***** Data records *****

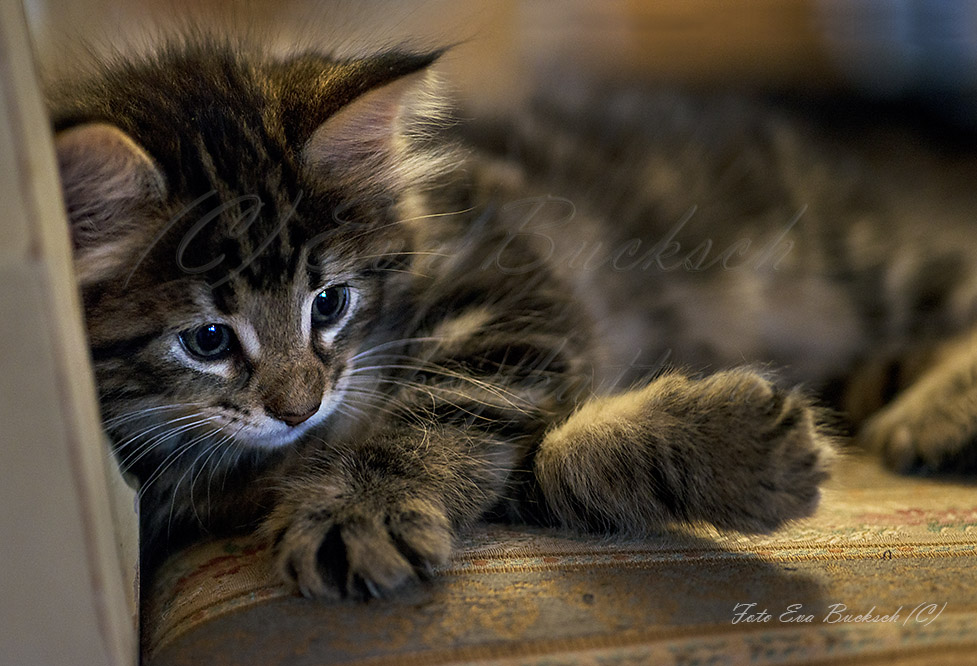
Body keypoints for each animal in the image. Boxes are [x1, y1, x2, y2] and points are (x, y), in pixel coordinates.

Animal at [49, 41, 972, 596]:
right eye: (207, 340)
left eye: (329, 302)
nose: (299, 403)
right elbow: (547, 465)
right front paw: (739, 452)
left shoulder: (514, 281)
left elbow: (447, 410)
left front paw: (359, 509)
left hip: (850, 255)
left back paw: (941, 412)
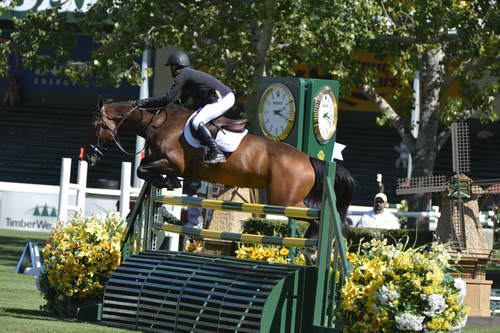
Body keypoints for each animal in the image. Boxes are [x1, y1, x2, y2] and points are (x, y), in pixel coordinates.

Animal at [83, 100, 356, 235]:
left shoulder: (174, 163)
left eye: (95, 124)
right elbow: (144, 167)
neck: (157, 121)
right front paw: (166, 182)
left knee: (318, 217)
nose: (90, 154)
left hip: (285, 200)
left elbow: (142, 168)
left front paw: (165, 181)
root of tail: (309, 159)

*****
***** Data records *****

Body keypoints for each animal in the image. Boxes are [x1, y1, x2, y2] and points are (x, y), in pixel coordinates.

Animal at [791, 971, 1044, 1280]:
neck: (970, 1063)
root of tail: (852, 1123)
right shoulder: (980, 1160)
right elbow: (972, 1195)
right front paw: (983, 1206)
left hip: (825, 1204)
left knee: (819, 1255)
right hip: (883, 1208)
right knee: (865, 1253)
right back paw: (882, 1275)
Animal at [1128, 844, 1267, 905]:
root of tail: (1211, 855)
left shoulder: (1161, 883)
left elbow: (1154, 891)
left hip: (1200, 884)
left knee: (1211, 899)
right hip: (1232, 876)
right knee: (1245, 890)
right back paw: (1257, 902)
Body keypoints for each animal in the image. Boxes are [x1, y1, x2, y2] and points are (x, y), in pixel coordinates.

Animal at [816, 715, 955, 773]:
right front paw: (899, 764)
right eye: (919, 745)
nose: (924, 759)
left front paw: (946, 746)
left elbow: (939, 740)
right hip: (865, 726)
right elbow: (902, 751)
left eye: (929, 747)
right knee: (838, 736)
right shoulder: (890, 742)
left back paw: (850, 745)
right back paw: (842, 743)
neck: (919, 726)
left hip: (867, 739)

*****
***** Data records *****

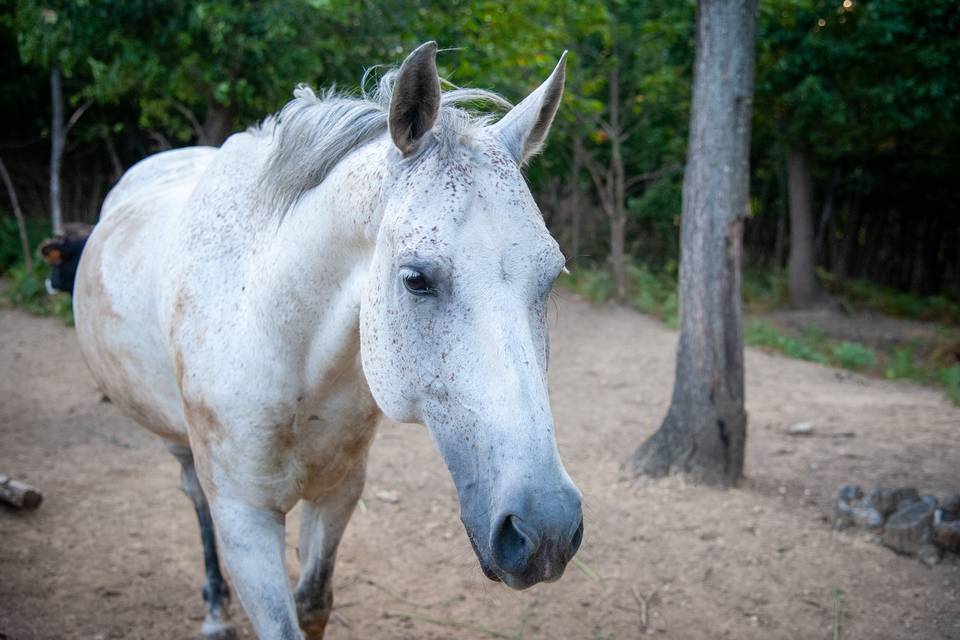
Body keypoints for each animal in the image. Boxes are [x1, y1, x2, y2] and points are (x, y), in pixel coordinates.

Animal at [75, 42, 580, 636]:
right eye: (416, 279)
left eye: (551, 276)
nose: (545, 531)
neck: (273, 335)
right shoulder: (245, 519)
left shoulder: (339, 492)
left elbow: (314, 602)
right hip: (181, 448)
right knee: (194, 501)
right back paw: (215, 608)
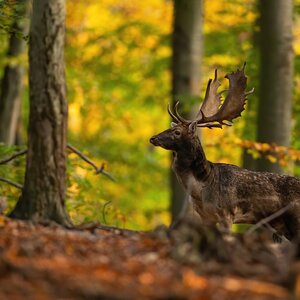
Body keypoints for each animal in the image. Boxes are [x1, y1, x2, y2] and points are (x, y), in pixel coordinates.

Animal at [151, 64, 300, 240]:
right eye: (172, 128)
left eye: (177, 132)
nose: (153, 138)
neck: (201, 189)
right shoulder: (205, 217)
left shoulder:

*****

* **To do**: Please write out, exactly as they appear above, only the lines in the stretch from the line with "left shoulder: (174, 163)" through the line with "root of tail: (309, 159)".

* **Worked solution**:
left shoulder: (174, 163)
left eye: (95, 124)
right elbow: (144, 167)
neck: (157, 121)
right front paw: (166, 182)
left knee: (318, 217)
nose: (90, 154)
left hip: (285, 200)
left elbow: (142, 168)
left front paw: (165, 181)
root of tail: (309, 159)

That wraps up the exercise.